Si mise sulle spalle il mantello e girò il cinturone in modo che la spada, per quanto avvolta nella stoffa rossa, restasse più coperta.
In fondo alle scale incontrò mastro Gill che stava per salire. «In città c’è uno che chiede di voi» disse il locandiere, senza togliersi di bocca la pipa. Rand sentì un’ondata di speranza. «Chiede di voi e dei vostri amici, per nome. Di voi ragazzi, comunque. Pare che gli interessino soprattutto i tre ragazzi.»
Nel cuore di Rand l’ansia sostituì la speranza. «Chi è?» domandò. Lanciò un’occhiata su e giù per il corridoio: a parte loro due, non c’era nessuno, dall’uscita nel vicolo alla porta sulla sala comune.
«Non so come si chiama. Ho solo udito delle voci. Ne corrono tante, a Caemlyn, e mi arrivano tutte. Un mendicante. Mezzo pazzo, dicono. Anche così, può prendere la Sovvenzione della Regina, al Palazzo, per quanto siano tempi duri. Nei Giorni di Festa, la Regina la distribuisce personalmente e mai nessuno viene scacciato, per nessun motivo. Non c’è bisogno di chiedere l’elemosina, a Caemlyn. Perfino i delinquenti non possono essere arrestati, mentre prendono la Sovvenzione della Regina.»

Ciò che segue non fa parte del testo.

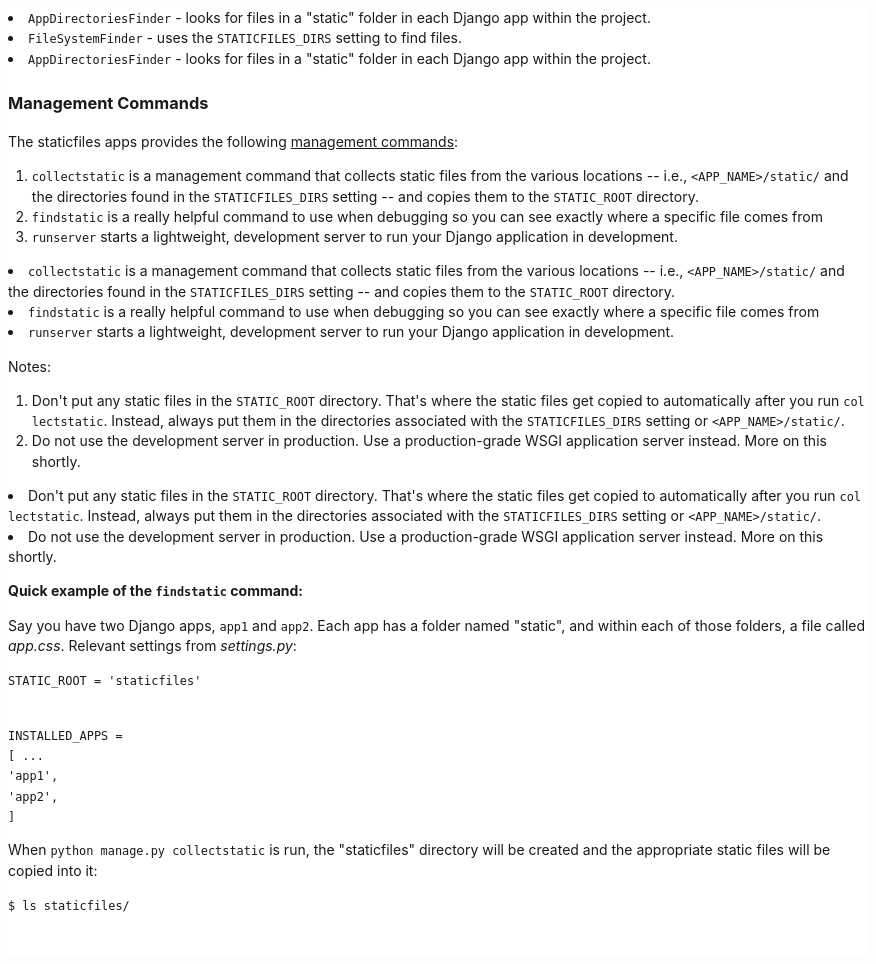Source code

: <li><code>AppDirectoriesFinder</code> - looks for files in a "static" folder in each Django app within the project.</li>
</ul>
</li>
<li><code>FileSystemFinder</code> - uses the <code>STATICFILES_DIRS</code> setting to find files.</li>
<li><code>AppDirectoriesFinder</code> - looks for files in a "static" folder in each Django app within the project.</li>
<h3 id="management-commands">Management Commands</h3>
<p>The staticfiles apps provides the following <a href="https://docs.djangoproject.com/en/4.0/ref/contrib/staticfiles/#management-commands">management commands</a>:</p>
<ol>
<li><code>collectstatic</code> is a management command that collects static files from the various locations -- i.e., <code>&lt;APP_NAME&gt;/static/</code> and the directories found in the <code>STATICFILES_DIRS</code> setting -- and copies them to the <code>STATIC_ROOT</code> directory.</li>
<li><code>findstatic</code> is a really helpful command to use when debugging so you can see exactly where a specific file comes from</li>
<li><code>runserver</code> starts a lightweight, development server to run your Django application in development.</li>
</ol>
<li><code>collectstatic</code> is a management command that collects static files from the various locations -- i.e., <code>&lt;APP_NAME&gt;/static/</code> and the directories found in the <code>STATICFILES_DIRS</code> setting -- and copies them to the <code>STATIC_ROOT</code> directory.</li>
<li><code>findstatic</code> is a really helpful command to use when debugging so you can see exactly where a specific file comes from</li>
<li><code>runserver</code> starts a lightweight, development server to run your Django application in development.</li>
<p>Notes:</p>
<ol>
<li>Don't put any static files in the <code>STATIC_ROOT</code> directory. That's where the static files get copied to automatically after you run <code>collectstatic</code>. Instead, always put them in the directories associated with the <code>STATICFILES_DIRS</code> setting or <code>&lt;APP_NAME&gt;/static/</code>.</li>
<li>Do not use the development server in production. Use a production-grade WSGI application server instead. More on this shortly.</li>
</ol>
<li>Don't put any static files in the <code>STATIC_ROOT</code> directory. That's where the static files get copied to automatically after you run <code>collectstatic</code>. Instead, always put them in the directories associated with the <code>STATICFILES_DIRS</code> setting or <code>&lt;APP_NAME&gt;/static/</code>.</li>
<li>Do not use the development server in production. Use a production-grade WSGI application server instead. More on this shortly.</li>
<p><strong>Quick example of the <code>findstatic</code> command:</strong></p>
<p>Say you have two Django apps, <code>app1</code> and <code>app2</code>. Each app has a folder named "static", and within each of those folders, a file called <em>app.css</em>. Relevant settings from <em>settings.py</em>:</p>
<pre><span></span><code><span class="n">STATIC_ROOT</span> <span class="o">=</span> <span class="s1">'staticfiles'</span>

<span class="n">INSTALLED_APPS</span> <span class="o">=</span> <span class="p">[</span>
<span class="o">...</span>
<span class="s1">'app1'</span><span class="p">,</span>
<span class="s1">'app2'</span><span class="p">,</span>
<span class="p">]</span>
</code></pre>
<p>When <code>python manage.py collectstatic</code> is run, the "staticfiles" directory will be created and the appropriate static files will be copied into it:</p>
<pre><span></span><code>$ ls staticfiles/
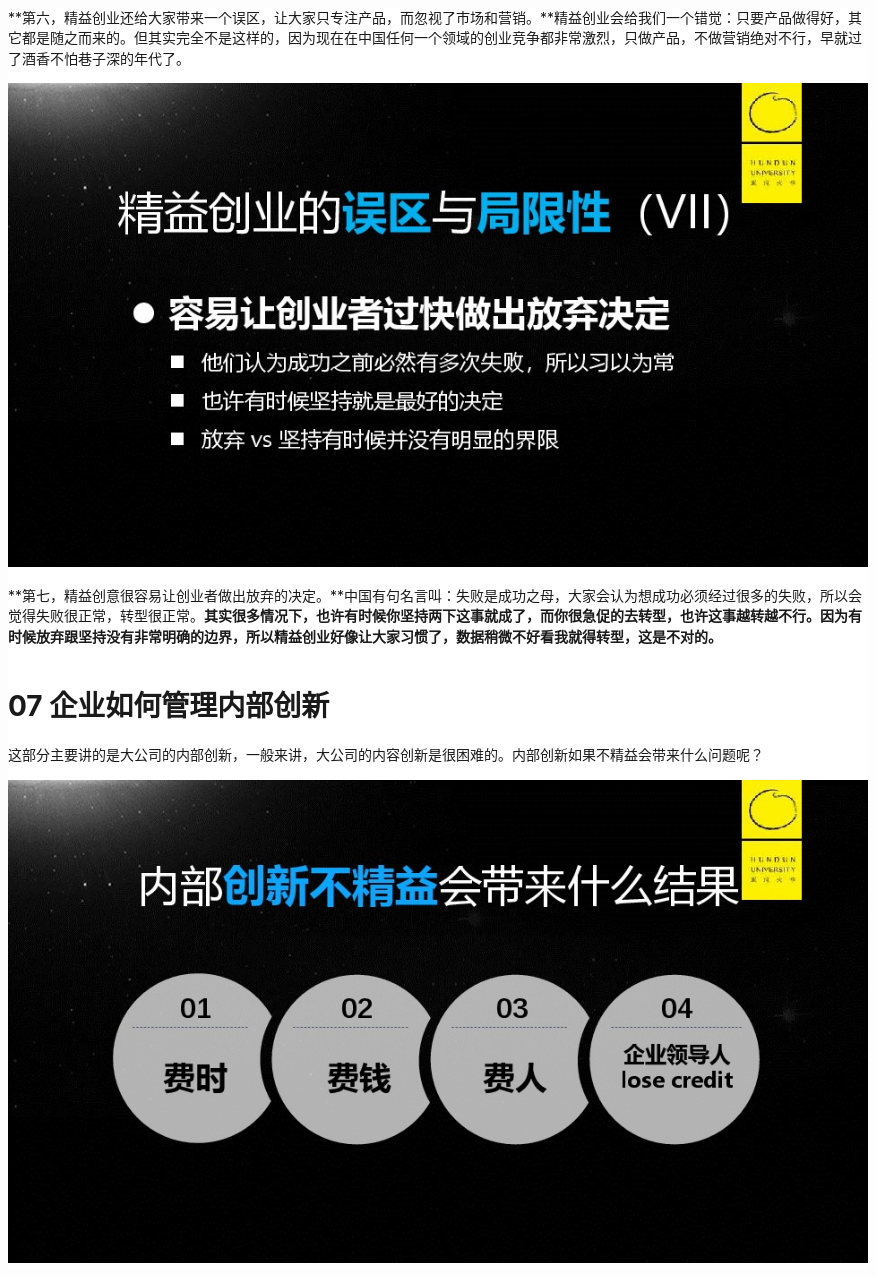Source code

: **第六，精益创业还给大家带来一个误区，让大家只专注产品，而忽视了市场和营销。**精益创业会给我们一个错觉：只要产品做得好，其它都是随之而来的。但其实完全不是这样的，因为现在在中国任何一个领域的创业竞争都非常激烈，只做产品，不做营销绝对不行，早就过了酒香不怕巷子深的年代了。

![](/uploads/2021/01/20180714-071158_162.jpg)

**第七，精益创意很容易让创业者做出放弃的决定。**中国有句名言叫：失败是成功之母，大家会认为想成功必须经过很多的失败，所以会觉得失败很正常，转型很正常。**其实很多情况下，也许有时候你坚持两下这事就成了，而你很急促的去转型，也许这事越转越不行。因为有时候放弃跟坚持没有非常明确的边界，所以精益创业好像让大家习惯了，数据稍微不好看我就得转型，这是不对的。**

# 07  企业如何管理内部创新

这部分主要讲的是大公司的内部创新，一般来讲，大公司的内容创新是很困难的。内部创新如果不精益会带来什么问题呢？

![](/uploads/2021/01/20180714-071158_164.jpg)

«Un Amico delle Tenebre?» disse Rand, riluttante. Se gli Amici delle Tenebre sapevano il loro nome...
«Non pensi ad altro, ragazzo. Gli Amici delle Tenebre esistono, certo, ma non c’è ragione di credere che la città ne sia piena, solo perché i Manti Bianchi hanno turbato tutti. E ora gli idioti hanno messo in giro una nuova voce: strane figure. Pensa un po’! Strane figure che di notte sì aggirano intorno alla città.» Il locandiere ridacchiò, con un tremolio di pancia.
Rand non si sentì di ridere. Hyam Kinch aveva parlato di strane figure, e laggiù c’era stato certamente un Fade. «Che genere di figure?»